Tytuł wpisu w pamiętniku odchudzania:
kurczakiem jestem


Poszly sobie precz dwa kilogramy... i jakies 24 cm wlosow... a ze kudly zaczely sie krecic to wygladam jak przeskubany kurczak... jest ok, podoba mi sie innym nie musi :p

...w pracy kupa jak zawsze... wczoraj pan wiking wpadl do biura i zamarl... stanal tuz przede mna gapil sie, gapil, po czym najpierw zabawny blysk pojawil sie w jego prawym oku a potem przewedrowal do lewego... kaciki ust drgnely i zaczely sie rozciagac, i rozciagac, i rozciagac ukazujac zestaw bialych zebiskow...wyciagnal wielkie lapsko i skubiac klaczorki zamruczal swoim niedzwiedzim glosem - podoba mi sie ...

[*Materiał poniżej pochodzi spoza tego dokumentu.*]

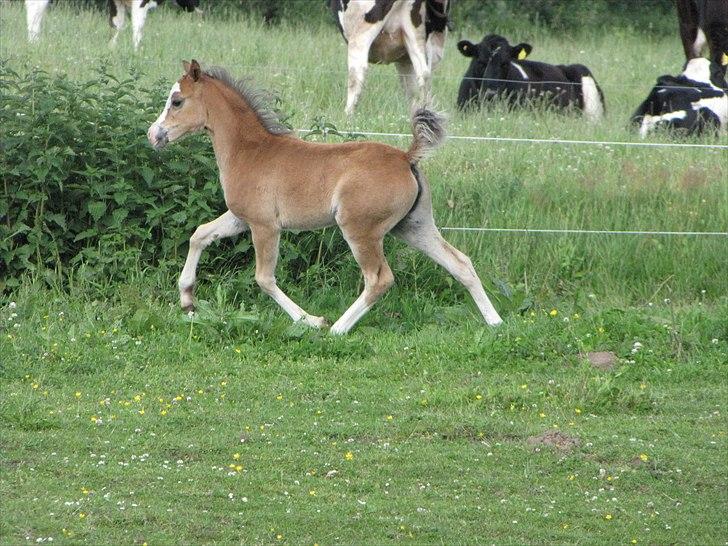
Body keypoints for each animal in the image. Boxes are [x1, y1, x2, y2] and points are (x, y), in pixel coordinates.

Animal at [147, 60, 503, 334]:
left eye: (176, 101)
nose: (154, 135)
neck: (249, 150)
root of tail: (406, 157)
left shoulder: (265, 226)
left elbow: (264, 278)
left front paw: (311, 320)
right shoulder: (240, 217)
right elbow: (199, 235)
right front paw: (188, 301)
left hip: (360, 229)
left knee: (379, 279)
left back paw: (337, 329)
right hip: (414, 227)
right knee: (460, 263)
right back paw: (496, 322)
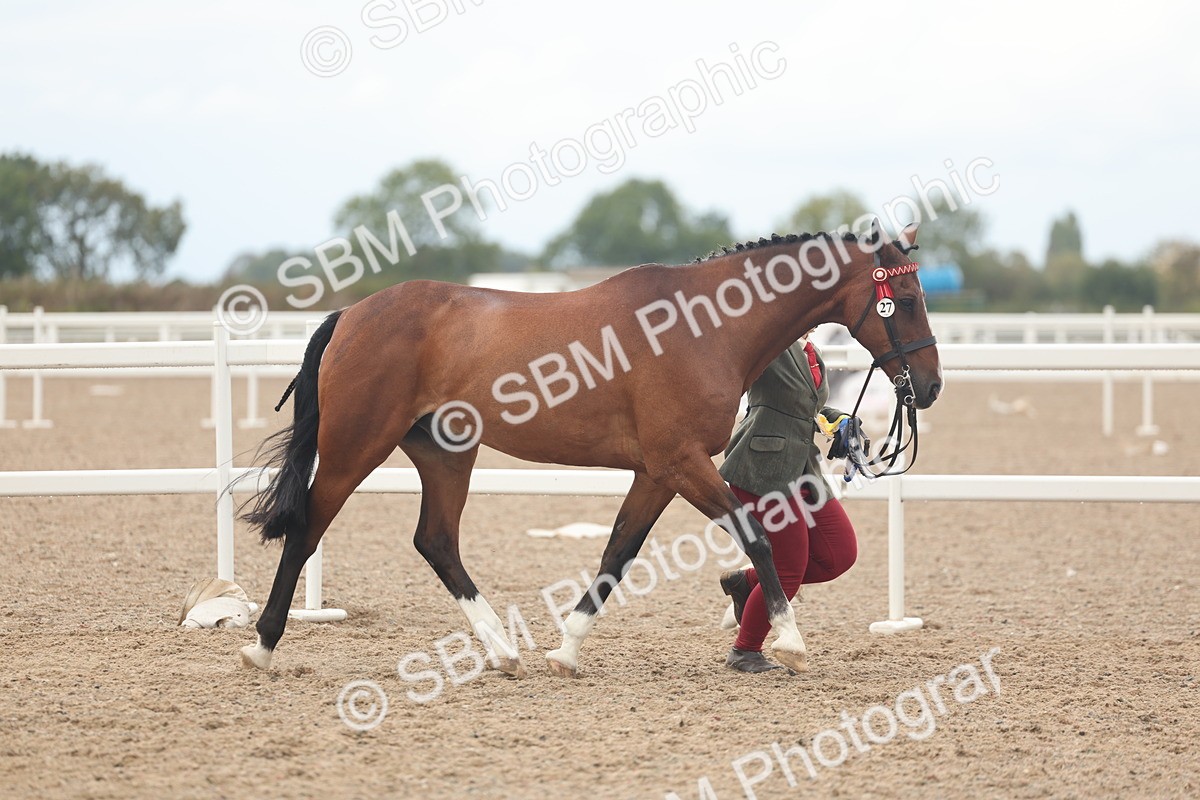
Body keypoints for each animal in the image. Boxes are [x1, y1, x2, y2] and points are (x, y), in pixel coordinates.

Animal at [237, 220, 942, 678]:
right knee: (308, 527)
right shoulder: (682, 463)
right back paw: (263, 646)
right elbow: (757, 535)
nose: (930, 386)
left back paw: (503, 651)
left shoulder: (658, 472)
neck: (706, 326)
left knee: (435, 539)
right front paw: (791, 640)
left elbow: (617, 553)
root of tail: (351, 315)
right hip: (355, 446)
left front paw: (566, 649)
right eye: (905, 300)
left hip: (445, 453)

... no i przylazi teraz od nowa ... codziennie rozmawiamy... o polityce, geografii, przynaleznosci narodowej planowaniu rodziny, pla pla pla, przynosi mi firmy, ktore sa bardzo w moim guscie, i jest kurde bardzo inteligentny... 

...znowu mamy sezon szkolen, a po szkoleniu - impreza... wedrujemy wiec do pubu... wszyscy przodem, ja sie snuje z tylu, on ze mna no i rozmawiamy znowu o polityce, samogonie, samochodach... ja sie wyciagam, a on pochyla te swoje dwa metry gapi sie w te moje oczyska i tak okropnie ale to bardzo uwaznie mnie slucha... i przez sekunde czuje malego robaczka wwiercajacego sie w moj zoladek... mysle jakby to bylo gdyby....hmm ... przystaje, przelykam robala, idziemy dalej... w pubie usadzam sie z dala a on dzwoni do swojej kobiety/zony/partnerki... zamienilam sobie przyszlo-tygodniowe godziny... nie bede go widziec przez jakis czas... no bo po co mi to, po co budowac napiecie... nie kreca mnie zajeci, no i ja tez kogos mam...

  • RybkaArchitektka

    RybkaArchitektka

    18 maja 2014, 19:39

    Co za gosc...Daj sobie spokoj z nim...Widze, ze kochliwa jestes /ja tez kiedys taka bylam/...

  • gosiaczek9159

    gosiaczek9159

    5 maja 2014, 11:36

    Oj Kasiunia , trzymam kciuki ja przez 4 lata bylam w UK sama , a teraz mam swojego Wikinga Od 9 miesiecy ... Buziaki X

  • nicky13

    nicky13

    4 maja 2014, 19:12

    Gratuluję postępów w odchudzaniu! Zaś co do "adoratora" - nie czytałam Twojego pamiętnika wcześniej, ale próbowałaś postawić sprawę jasno? Nie wiem, co ty sądzisz na ten temat, ale ja bym tak zrobiła.